The framework was introduced by Curtis G. Northcutt, Lu Jiang, and Isaac L. Chuang in the paper Confident Learning: Estimating Uncertainty in Dataset Labels, first posted to arXiv in October 2019 and published in the Journal of Artificial Intelligence Research (JAIR) in April 2021. CL has become one of the most widely used techniques in data-centric AI, the school of practice that treats dataset quality, rather than model architecture, as the main lever for improving machine learning systems.
Most machine learning research assumes that training and test labels are correct. In reality, large benchmark datasets contain a non-trivial fraction of mislabeled examples. Even MNIST, often treated as the gold standard for clean data, has confirmed label errors in its test set. ImageNet, CIFAR and Amazon Reviews all carry meaningful noise rates. When the noise is class-conditional, models can memorize the wrong answers, benchmarks can mis-rank architectures, and downstream products can inherit silent failure modes.
Early theoretical work by Dana Angluin and Philip Laird in 1988 introduced the Classification Noise Process, a model in which each true label may be flipped to a wrong label with some probability that depends only on the true class. Their result showed that, under this process, choosing the most consistent rule from a sample is enough to learn provided the noise rate stays below one half. Subsequent work by Natarajan, Dhillon, Ravikumar, and Tewari (NeurIPS 2013) extended the analysis to surrogate losses, and a long line of methods, including bootstrapping, MentorNet, Co-teaching, and Mixup, proposed model-centric tricks that try to be robust to the noise without explicitly identifying which labels are wrong.
Confident learning takes a different posture. Instead of designing a noise-tolerant loss or curriculum, it tries to recover the joint distribution between observed (possibly wrong) labels and latent true labels, then uses that distribution to surgically remove or down-weight the bad examples before training a final model on the cleaned data.
Let X be the input space and m the number of classes. For each example x, let y_true denote the unknown latent true class and y_obs the observed noisy label. CL assumes a class-conditional noise (CNC) model:
p(y_obs = i | y_true = j, x) = p(y_obs = i | y_true = j)
That is, the probability that an example whose true class is j is mislabeled as i depends on j and i but not on the features x. This assumption is appropriate when classes that are easy to confuse get confused systematically, for example missile and projectile on ImageNet, and it is the same assumption used in the Angluin and Laird formulation that CL generalizes.

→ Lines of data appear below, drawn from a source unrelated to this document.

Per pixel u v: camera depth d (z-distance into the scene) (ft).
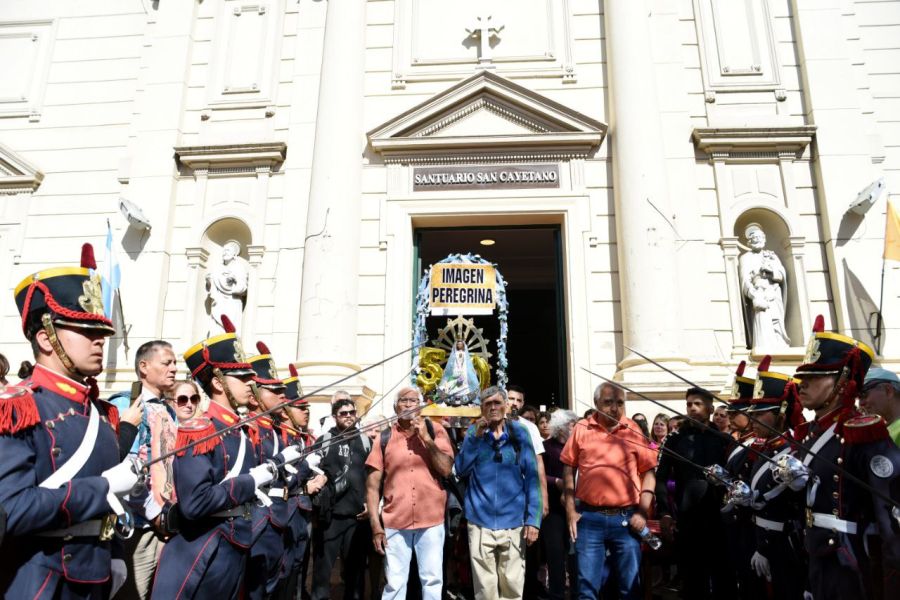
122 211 34.24
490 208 34.17
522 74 36.35
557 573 19.98
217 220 35.65
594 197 34.09
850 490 11.91
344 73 35.14
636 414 25.81
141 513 13.15
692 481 19.35
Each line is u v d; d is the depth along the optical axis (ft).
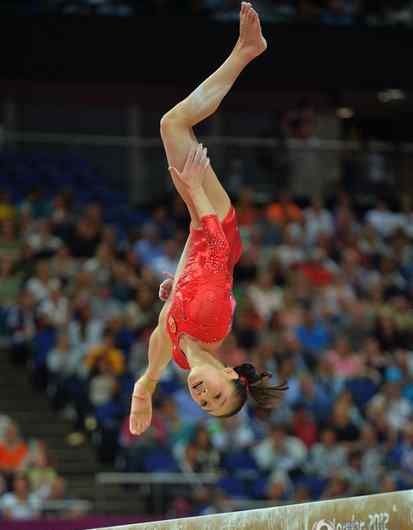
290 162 147.23
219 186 45.68
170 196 146.10
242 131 159.84
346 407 112.78
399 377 122.11
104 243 128.67
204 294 43.50
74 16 141.59
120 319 118.21
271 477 103.09
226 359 114.11
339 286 134.41
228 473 103.30
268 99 158.20
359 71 149.38
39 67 140.97
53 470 100.94
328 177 148.87
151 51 143.33
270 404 45.39
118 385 111.65
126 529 41.06
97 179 144.56
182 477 101.09
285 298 128.36
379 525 39.42
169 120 45.37
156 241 134.41
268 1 153.28
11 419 112.16
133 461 102.99
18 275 124.47
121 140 145.69
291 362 115.34
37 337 116.98
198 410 108.88
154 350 46.11
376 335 128.57
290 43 147.43
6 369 118.11
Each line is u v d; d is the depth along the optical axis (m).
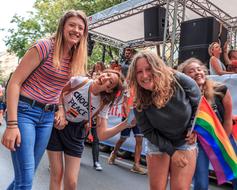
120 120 6.71
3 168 5.35
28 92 2.44
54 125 2.86
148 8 9.39
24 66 2.38
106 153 7.56
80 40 2.60
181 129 2.60
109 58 18.14
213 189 4.82
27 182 2.38
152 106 2.56
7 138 2.29
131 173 5.64
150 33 9.43
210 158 2.97
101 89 2.85
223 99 3.17
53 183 3.04
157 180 2.78
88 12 17.53
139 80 2.54
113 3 16.75
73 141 3.00
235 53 6.34
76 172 3.04
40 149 2.58
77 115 2.96
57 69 2.48
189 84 2.59
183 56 7.74
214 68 5.45
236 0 9.16
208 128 2.92
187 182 2.75
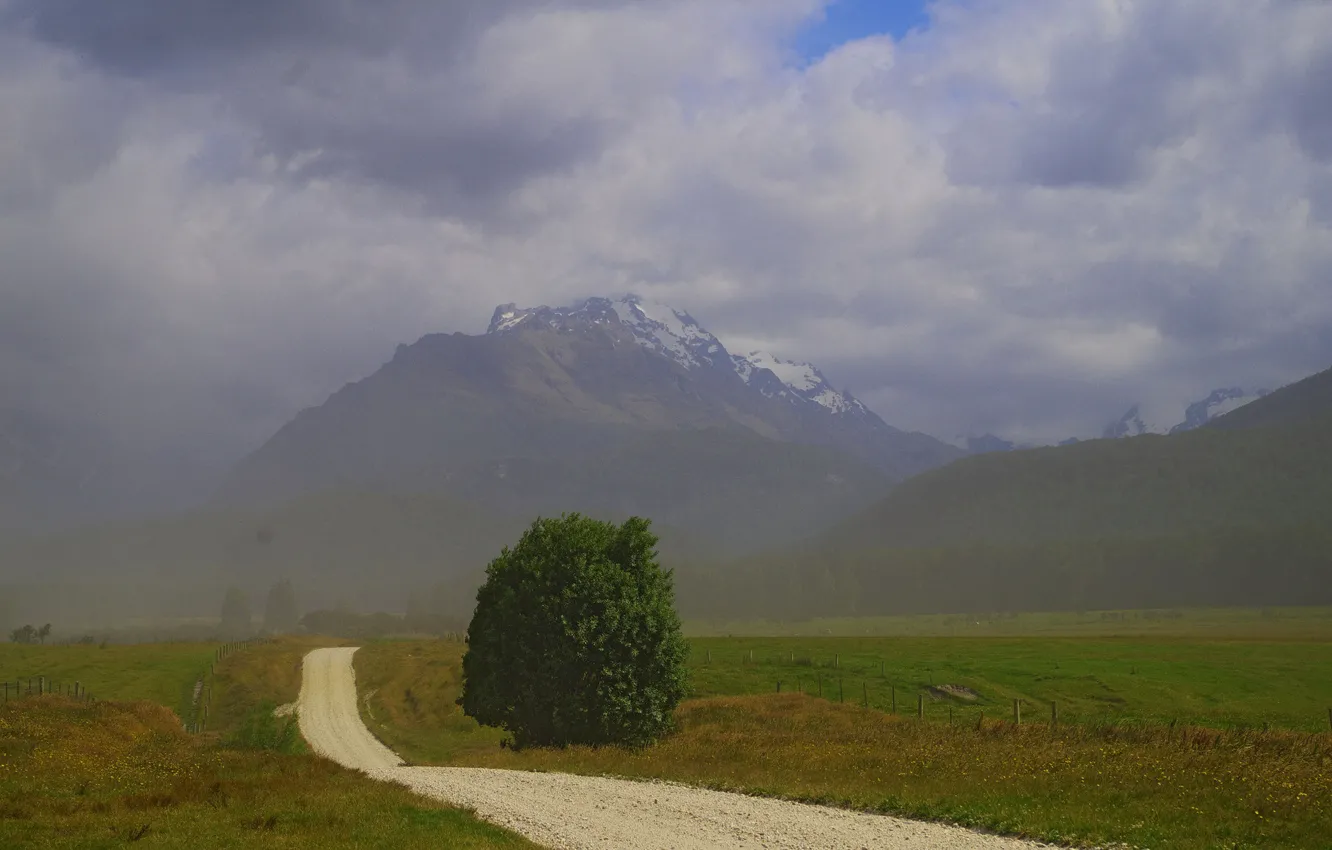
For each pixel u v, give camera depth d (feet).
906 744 137.08
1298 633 533.55
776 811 90.27
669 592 188.85
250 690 313.53
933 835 76.48
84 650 379.35
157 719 197.26
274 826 82.02
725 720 201.26
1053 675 257.55
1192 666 271.08
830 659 299.99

CL aims to estimate the joint distribution matrix Q[y_obs, y_true], an m by m matrix whose entry (i, j) gives the joint probability that an example was labeled i but truly belongs to class j. With Q in hand, label errors and class-pair confusions follow directly.

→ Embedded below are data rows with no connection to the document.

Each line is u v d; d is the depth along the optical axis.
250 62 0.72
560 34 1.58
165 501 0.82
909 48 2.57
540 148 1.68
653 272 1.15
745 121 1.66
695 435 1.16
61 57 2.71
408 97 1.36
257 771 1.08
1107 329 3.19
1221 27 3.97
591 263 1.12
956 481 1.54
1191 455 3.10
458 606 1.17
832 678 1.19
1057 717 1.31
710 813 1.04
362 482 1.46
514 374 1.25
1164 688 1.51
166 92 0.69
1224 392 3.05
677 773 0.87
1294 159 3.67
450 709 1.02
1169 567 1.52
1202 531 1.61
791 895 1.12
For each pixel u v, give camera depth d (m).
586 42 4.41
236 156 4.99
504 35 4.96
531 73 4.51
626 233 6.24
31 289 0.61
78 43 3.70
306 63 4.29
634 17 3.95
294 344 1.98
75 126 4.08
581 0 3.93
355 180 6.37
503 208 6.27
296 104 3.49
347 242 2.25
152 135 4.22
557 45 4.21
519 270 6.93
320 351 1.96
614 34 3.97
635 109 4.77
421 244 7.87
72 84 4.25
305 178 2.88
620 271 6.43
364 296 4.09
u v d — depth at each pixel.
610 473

CL needs only two things from the user, and is otherwise model-agnostic and modality-agnostic:
| Input | Description |
|---|---|
| Out-of-sample predicted probabilities | An n by m matrix of class probabilities for each of the n examples, produced by a probabilistic classifier trained on data the example was not part of, typically via cross-validation. |
| Noisy labels | The given (possibly wrong) integer labels assigned to each example. |
Using out-of-sample probabilities is essential. If a classifier scored its own training data, it would be over-confident on memorized noisy labels and would never flag them as errors. Cross-validated probabilities give an honest second opinion.
The central object in CL is the confident joint, written C[y_obs, y_true]. For each class j, CL first computes a per-class threshold t_j equal to the average self-confidence the model assigns to examples that were labeled j:
t_j = mean of p_hat(y = j | x) over all x with given label j
For each example x with given label i, CL then increments C[i, j] for every class j such that the predicted probability p_hat(y = j | x) is greater than or equal to t_j. When more than one class clears its threshold, CL assigns the example to the class with the largest predicted probability. The result is an m by m matrix that counts, for each observed class i and each candidate true class j, the number of examples we are confident are really j even though they were labeled i.
CL then calibrates C so its row sums match the empirical class counts and divides by the total number of examples to produce the estimated joint distribution Q[y_obs, y_true]. From Q one obtains:
Under reasonable conditions on the model's per-class accuracy, Q is a consistent estimator of the true joint distribution even when the predicted probabilities themselves are imperfect. The key guarantee is robustness to non-uniform calibration error: as long as the per-class threshold ordering is preserved, CL recovers the right joint, which is the property that distinguishes it from naive thresholding on raw probabilities.
CL is usually presented as a small pipeline. Cleanlab and most reproductions implement the same three steps.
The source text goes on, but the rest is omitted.